VIOLATION: Corridor - Doors Tag No: K0363
Based upon observation, corridor doors are not maintained to provide separation of spaces from the means of egress Corridors. Failure to provide proper separation can compromise the use of the corridor as a means of egress in the event of a fire/smoke condition originating in spaces served by the corridor.

Findings include:

A. On 8/3/21 at 2:00pm while in the company of the DF & ACE it was observed that the corridor doors at the 5th floor OR "A" & OR "B" lacked positive latching hardware to comply with 19.3.6.3.5. See K321 for former OR "C" and "D" used as storage rooms with same condition.

B. On 8/3/21 at 2:30pm while in the company of the DF & ACE it was observed that the 4th floor ICU suite pair of corridor doors lacked positive latching hardware to comply with 19.3.6.3.5.

C. On 8/3/21 at 2:50pm while in the company of the DF it was observed that the 4th floor corridor door at the "Sicklecell & Oncology Treatment Center" was a plate glass door assembly which lacked stops at the head & jambs which does not provide resistance to the passage of smoke to comply with 19.3.6.3.1 and lacked positive latching hardware to comply with 19.3.6.3.5. Only a keyed lock that engaged at the floor was provided.

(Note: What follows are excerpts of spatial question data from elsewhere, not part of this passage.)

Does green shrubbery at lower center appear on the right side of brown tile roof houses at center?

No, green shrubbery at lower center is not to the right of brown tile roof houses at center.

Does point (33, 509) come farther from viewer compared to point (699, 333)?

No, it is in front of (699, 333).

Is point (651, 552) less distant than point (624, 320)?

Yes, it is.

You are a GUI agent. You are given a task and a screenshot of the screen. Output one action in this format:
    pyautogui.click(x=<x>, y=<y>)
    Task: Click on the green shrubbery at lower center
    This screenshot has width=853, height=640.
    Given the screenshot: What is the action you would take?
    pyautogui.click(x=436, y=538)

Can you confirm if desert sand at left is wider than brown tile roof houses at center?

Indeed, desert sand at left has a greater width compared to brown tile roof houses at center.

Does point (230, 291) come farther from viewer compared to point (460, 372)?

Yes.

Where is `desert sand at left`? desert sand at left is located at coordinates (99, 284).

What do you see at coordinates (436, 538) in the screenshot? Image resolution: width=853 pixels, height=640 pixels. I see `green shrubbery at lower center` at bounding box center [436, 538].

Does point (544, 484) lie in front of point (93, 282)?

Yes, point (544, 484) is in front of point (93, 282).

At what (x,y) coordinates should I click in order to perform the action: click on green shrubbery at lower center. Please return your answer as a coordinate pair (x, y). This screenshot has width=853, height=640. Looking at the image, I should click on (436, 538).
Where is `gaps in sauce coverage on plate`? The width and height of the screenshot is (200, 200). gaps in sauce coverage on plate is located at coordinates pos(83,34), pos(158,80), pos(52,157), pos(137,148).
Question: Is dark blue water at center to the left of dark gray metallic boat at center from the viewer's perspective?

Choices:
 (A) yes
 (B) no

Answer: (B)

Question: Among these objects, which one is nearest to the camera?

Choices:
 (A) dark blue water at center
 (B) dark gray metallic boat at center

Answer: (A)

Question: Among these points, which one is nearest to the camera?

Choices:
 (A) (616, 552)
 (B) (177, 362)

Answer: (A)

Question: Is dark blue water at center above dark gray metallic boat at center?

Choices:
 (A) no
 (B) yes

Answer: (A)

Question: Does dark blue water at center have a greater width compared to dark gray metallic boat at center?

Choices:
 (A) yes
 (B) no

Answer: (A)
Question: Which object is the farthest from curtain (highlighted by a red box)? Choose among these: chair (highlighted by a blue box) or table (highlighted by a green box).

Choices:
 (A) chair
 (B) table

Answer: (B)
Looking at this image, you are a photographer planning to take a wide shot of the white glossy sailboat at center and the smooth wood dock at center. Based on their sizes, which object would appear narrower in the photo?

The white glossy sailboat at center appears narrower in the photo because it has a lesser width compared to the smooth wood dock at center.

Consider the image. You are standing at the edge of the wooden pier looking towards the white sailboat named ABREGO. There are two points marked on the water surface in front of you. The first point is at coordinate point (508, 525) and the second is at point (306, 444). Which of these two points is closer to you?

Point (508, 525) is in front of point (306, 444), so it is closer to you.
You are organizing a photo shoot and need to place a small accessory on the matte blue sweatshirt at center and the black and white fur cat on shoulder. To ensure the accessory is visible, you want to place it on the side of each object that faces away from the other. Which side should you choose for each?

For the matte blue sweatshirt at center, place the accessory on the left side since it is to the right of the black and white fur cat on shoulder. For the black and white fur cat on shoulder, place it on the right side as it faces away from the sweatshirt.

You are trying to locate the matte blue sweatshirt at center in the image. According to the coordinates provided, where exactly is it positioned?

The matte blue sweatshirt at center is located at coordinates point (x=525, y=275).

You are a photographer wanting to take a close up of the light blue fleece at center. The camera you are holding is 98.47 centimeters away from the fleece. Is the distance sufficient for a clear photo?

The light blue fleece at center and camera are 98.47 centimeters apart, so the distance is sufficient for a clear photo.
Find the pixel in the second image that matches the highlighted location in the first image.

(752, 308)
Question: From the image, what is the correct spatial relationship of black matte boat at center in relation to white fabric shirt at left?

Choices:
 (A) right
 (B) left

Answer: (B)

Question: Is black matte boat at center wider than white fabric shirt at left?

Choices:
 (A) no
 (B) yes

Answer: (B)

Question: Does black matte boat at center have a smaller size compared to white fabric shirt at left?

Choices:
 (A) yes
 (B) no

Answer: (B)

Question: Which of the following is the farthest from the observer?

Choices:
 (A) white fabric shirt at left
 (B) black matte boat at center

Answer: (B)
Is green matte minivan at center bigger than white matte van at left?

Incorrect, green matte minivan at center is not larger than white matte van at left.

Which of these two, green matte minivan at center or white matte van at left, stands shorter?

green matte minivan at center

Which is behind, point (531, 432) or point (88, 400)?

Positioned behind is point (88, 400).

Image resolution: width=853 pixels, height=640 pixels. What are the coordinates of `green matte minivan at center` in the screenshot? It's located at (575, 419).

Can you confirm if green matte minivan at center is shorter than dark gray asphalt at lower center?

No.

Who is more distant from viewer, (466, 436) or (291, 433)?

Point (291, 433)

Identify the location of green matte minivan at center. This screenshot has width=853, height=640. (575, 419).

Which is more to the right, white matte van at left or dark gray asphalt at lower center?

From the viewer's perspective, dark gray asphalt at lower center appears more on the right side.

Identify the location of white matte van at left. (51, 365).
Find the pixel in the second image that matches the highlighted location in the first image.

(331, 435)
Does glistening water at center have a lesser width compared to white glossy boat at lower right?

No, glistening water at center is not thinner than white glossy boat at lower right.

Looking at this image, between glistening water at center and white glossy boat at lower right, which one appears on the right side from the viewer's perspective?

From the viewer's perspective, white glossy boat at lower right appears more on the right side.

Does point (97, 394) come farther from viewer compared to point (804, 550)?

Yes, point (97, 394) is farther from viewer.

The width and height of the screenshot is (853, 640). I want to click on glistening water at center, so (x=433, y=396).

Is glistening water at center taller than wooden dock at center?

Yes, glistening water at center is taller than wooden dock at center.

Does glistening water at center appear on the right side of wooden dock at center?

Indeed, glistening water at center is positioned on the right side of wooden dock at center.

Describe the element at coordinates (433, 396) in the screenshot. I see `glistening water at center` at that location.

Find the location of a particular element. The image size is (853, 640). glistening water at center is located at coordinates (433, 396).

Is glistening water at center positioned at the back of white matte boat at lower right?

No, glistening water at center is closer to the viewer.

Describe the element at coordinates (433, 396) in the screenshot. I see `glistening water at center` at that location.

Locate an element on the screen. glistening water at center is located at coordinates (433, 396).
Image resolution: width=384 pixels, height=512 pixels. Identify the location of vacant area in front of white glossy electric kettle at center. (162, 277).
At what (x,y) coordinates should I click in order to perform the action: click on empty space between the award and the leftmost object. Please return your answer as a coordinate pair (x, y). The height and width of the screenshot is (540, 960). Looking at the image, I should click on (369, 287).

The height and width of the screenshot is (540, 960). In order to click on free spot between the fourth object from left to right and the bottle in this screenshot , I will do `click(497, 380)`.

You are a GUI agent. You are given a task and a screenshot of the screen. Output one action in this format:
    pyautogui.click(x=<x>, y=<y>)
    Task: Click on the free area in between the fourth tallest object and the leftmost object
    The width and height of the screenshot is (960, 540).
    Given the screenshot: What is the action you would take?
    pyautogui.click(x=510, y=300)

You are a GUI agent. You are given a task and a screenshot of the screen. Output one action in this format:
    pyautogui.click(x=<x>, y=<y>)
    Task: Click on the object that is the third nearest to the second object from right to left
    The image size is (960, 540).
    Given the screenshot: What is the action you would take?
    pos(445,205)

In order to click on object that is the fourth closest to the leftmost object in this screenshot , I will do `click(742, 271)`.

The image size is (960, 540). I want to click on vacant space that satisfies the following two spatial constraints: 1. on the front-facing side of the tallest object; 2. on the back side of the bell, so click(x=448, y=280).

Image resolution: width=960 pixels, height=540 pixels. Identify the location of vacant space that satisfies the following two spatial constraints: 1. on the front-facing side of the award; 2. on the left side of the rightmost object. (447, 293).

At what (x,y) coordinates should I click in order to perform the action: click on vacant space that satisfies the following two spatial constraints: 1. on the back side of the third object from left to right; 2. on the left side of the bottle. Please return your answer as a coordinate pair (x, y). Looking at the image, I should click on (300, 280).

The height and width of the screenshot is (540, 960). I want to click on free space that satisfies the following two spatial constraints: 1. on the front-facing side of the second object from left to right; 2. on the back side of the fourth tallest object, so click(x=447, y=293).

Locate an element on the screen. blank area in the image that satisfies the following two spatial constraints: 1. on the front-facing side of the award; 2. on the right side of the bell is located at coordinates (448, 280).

D. On 8/3/21 at 3:20pm while in the company of the DF & ACE it was observed that the Janitor room adjacent the 4th floor Delivery rooms had a louver in the door in non-compliance with 19.3.6.3.1. The exceptions permitted by 19.3.6.3.2 are not applicable when the observed Janitor room contained housekeeping trash collection containers not meeting the size/density requirements of 19.7.5.7.1.

E. On 8/3/21 at 3:22pm while in the company of the DF & ACE it was observed that the 4th floor Delivery room #2 corridor door latch was taped to prevent latching in non-compliance with 19.3.6.3.5.